____ Entries provided
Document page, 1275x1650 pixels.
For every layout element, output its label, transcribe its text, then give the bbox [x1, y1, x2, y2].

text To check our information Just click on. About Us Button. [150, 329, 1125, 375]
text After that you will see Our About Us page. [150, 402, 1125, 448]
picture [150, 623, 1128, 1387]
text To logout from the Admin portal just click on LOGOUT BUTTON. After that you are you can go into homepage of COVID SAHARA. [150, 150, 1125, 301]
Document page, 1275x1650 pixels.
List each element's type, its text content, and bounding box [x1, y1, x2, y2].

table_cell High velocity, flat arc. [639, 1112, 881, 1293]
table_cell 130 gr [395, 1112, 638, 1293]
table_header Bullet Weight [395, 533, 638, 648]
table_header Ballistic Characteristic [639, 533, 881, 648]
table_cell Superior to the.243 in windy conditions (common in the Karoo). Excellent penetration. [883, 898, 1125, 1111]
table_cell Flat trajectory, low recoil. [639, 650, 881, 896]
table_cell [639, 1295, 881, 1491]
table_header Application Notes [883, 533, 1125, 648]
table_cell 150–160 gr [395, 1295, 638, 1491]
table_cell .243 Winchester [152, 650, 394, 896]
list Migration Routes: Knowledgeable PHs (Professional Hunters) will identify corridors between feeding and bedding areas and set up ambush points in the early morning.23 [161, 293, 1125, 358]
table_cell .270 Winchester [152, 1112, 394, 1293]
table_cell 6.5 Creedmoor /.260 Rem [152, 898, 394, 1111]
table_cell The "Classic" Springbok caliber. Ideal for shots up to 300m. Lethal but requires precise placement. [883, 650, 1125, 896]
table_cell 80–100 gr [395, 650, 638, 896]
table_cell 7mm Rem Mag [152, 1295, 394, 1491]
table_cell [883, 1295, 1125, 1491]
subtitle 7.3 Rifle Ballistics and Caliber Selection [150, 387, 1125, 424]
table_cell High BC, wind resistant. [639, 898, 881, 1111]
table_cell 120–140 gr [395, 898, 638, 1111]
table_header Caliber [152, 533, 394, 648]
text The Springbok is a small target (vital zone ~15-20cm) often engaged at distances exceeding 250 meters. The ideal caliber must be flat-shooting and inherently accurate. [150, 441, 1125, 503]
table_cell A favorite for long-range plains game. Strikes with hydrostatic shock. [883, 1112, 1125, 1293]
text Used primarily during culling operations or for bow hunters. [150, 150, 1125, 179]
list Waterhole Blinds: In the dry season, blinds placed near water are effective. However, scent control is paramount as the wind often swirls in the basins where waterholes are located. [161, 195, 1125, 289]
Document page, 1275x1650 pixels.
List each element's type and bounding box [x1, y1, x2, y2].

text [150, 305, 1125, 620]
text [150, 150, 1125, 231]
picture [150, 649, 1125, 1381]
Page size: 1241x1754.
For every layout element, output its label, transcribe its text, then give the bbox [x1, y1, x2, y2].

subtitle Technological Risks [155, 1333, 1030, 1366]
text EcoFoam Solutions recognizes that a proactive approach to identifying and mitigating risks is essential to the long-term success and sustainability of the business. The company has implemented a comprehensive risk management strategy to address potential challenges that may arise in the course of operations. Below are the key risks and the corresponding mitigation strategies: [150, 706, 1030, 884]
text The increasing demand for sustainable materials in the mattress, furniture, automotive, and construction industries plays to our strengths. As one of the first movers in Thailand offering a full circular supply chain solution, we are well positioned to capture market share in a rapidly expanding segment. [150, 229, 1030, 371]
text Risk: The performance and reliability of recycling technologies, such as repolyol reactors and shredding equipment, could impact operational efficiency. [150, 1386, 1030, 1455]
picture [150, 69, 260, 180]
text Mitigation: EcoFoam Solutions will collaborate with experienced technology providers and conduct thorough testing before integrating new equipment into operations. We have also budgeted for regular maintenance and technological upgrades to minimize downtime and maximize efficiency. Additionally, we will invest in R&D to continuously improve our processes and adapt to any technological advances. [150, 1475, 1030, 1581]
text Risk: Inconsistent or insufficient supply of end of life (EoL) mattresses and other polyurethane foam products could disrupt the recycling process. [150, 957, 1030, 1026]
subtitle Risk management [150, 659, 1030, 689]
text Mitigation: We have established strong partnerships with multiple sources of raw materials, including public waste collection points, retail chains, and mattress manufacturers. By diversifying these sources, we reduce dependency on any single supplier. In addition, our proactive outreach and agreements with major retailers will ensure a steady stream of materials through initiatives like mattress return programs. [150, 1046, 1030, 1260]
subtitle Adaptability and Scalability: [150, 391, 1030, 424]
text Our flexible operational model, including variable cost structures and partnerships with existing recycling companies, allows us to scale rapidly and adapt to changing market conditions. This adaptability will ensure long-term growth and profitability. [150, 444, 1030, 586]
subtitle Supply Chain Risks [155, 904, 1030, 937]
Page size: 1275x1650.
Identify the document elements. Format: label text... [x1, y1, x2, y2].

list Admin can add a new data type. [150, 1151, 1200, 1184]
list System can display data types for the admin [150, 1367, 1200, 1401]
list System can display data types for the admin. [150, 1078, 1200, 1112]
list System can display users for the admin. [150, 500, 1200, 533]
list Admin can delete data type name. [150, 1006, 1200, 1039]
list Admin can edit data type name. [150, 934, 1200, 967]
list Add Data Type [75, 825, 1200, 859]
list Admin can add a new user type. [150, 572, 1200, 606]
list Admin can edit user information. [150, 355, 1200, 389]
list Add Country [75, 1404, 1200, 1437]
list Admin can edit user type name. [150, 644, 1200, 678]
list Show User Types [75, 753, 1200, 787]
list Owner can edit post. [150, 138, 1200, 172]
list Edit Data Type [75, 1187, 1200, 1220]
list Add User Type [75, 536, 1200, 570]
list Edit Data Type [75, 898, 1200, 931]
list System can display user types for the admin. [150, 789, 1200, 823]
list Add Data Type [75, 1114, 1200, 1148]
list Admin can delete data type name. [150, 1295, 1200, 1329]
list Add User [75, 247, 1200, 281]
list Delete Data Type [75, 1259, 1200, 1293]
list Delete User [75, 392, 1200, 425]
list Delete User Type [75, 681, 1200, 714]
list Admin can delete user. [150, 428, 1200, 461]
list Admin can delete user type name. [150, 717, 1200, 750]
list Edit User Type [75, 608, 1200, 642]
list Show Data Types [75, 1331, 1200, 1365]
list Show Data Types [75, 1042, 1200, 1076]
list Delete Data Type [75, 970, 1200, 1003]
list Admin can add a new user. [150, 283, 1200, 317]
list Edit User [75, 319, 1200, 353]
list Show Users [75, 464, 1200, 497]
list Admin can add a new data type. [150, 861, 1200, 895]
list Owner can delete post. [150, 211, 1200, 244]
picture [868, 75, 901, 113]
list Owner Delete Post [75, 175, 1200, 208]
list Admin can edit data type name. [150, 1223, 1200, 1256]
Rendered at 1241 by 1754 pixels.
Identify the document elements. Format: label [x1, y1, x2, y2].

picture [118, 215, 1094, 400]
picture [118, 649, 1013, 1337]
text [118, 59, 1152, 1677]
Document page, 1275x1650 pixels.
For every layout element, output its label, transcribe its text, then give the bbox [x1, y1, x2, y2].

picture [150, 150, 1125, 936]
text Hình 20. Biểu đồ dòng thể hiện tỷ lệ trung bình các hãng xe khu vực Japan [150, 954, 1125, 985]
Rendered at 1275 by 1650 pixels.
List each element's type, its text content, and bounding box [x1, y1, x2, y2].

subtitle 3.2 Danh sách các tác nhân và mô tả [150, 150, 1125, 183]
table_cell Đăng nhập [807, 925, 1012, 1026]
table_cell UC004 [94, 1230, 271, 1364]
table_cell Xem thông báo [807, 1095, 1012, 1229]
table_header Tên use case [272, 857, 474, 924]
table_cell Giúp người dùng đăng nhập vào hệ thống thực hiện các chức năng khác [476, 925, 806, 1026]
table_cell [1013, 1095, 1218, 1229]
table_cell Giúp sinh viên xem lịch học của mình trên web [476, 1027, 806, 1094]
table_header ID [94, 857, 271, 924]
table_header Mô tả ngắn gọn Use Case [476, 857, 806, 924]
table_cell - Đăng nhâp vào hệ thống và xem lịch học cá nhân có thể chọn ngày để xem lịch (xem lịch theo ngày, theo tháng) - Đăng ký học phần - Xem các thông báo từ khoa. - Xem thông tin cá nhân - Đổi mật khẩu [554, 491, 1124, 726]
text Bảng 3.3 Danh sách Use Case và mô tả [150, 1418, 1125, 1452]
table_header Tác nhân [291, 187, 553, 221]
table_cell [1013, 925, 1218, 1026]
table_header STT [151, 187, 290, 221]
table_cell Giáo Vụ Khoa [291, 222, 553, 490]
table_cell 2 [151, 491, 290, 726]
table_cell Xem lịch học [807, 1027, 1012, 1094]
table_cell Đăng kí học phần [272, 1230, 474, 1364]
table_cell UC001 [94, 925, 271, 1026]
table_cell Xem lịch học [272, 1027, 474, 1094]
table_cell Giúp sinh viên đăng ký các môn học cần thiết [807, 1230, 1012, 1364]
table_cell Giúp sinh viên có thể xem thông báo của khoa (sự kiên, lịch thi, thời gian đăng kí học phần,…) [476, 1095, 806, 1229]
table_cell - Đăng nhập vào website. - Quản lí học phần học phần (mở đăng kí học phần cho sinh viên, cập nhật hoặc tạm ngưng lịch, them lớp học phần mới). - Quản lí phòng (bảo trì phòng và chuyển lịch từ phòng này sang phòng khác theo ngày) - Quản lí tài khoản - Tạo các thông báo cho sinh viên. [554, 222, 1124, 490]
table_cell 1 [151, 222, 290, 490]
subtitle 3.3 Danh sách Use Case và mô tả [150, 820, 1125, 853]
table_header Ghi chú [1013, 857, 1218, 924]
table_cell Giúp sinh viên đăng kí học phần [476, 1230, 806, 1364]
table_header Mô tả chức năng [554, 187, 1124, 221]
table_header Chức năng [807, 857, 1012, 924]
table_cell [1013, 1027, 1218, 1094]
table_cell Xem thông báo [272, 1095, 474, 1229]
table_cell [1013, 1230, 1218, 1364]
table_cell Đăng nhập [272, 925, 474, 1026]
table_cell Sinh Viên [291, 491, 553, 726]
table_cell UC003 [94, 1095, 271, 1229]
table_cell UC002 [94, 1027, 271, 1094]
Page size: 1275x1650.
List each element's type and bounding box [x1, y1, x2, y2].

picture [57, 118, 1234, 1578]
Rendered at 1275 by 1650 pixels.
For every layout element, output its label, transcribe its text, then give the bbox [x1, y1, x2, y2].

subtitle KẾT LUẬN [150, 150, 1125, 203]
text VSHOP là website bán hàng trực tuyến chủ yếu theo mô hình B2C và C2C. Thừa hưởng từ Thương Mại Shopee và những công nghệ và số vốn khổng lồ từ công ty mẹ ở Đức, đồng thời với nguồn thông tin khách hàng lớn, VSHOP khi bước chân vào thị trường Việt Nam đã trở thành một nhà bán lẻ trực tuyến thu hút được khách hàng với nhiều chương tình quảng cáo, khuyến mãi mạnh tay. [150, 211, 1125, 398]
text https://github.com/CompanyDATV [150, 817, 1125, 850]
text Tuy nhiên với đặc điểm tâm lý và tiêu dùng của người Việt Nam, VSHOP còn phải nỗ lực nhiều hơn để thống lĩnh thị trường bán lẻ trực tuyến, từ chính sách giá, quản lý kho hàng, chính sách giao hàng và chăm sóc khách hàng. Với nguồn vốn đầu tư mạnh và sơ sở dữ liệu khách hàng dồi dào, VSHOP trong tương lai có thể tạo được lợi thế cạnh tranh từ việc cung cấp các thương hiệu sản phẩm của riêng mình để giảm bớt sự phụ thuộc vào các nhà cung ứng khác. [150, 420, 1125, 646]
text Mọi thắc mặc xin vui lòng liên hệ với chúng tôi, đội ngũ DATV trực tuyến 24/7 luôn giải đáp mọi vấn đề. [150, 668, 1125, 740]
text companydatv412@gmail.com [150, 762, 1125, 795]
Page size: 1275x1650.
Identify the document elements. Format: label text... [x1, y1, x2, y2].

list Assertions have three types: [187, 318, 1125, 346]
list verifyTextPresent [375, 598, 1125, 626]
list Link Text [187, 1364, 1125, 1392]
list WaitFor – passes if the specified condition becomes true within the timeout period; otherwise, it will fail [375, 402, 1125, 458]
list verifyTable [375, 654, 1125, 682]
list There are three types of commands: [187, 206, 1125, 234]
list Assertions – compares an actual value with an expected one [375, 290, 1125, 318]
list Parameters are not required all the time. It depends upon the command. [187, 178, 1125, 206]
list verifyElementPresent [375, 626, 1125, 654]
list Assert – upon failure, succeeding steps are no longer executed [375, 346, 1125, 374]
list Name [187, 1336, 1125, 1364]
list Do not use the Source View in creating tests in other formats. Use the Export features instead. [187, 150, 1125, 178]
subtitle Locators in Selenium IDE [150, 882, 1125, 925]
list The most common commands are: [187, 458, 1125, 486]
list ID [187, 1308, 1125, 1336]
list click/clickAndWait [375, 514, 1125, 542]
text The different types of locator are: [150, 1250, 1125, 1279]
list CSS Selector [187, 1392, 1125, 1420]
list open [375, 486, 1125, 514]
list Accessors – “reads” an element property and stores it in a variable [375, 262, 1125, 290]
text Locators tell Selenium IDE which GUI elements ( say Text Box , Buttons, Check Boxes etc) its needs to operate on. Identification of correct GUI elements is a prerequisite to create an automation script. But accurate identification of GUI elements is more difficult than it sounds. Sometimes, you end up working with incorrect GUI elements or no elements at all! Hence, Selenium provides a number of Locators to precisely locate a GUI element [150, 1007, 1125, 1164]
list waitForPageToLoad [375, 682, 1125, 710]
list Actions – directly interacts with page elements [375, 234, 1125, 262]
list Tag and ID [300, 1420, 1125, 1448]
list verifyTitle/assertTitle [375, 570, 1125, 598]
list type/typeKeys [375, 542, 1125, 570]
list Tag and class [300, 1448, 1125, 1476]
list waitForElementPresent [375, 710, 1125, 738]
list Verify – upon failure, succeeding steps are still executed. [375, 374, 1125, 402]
________
» **What you have to do**:
Repeat, character for character, the lines of the material above from the line with "table_cell [639, 1295, 881, 1491]" through the line with "text [150, 305, 1125, 620]".

» **Task result**:
table_cell [639, 1295, 881, 1491]
table_header Application Notes [883, 533, 1125, 648]
table_cell 150–160 gr [395, 1295, 638, 1491]
table_cell .243 Winchester [152, 650, 394, 896]
list Migration Routes: Knowledgeable PHs (Professional Hunters) will identify corridors between feeding and bedding areas and set up ambush points in the early morning.23 [161, 293, 1125, 358]
table_cell .270 Winchester [152, 1112, 394, 1293]
table_cell 6.5 Creedmoor /.260 Rem [152, 898, 394, 1111]
table_cell The "Classic" Springbok caliber. Ideal for shots up to 300m. Lethal but requires precise placement. [883, 650, 1125, 896]
table_cell 80–100 gr [395, 650, 638, 896]
table_cell 7mm Rem Mag [152, 1295, 394, 1491]
table_cell [883, 1295, 1125, 1491]
subtitle 7.3 Rifle Ballistics and Caliber Selection [150, 387, 1125, 424]
table_cell High BC, wind resistant. [639, 898, 881, 1111]
table_cell 120–140 gr [395, 898, 638, 1111]
table_header Caliber [152, 533, 394, 648]
text The Springbok is a small target (vital zone ~15-20cm) often engaged at distances exceeding 250 meters. The ideal caliber must be flat-shooting and inherently accurate. [150, 441, 1125, 503]
table_cell A favorite for long-range plains game. Strikes with hydrostatic shock. [883, 1112, 1125, 1293]
text Used primarily during culling operations or for bow hunters. [150, 150, 1125, 179]
list Waterhole Blinds: In the dry season, blinds placed near water are effective. However, scent control is paramount as the wind often swirls in the basins where waterholes are located. [161, 195, 1125, 289]
Document page, 1275x1650 pixels.
List each element's type and bounding box [x1, y1, x2, y2].

text [150, 305, 1125, 620]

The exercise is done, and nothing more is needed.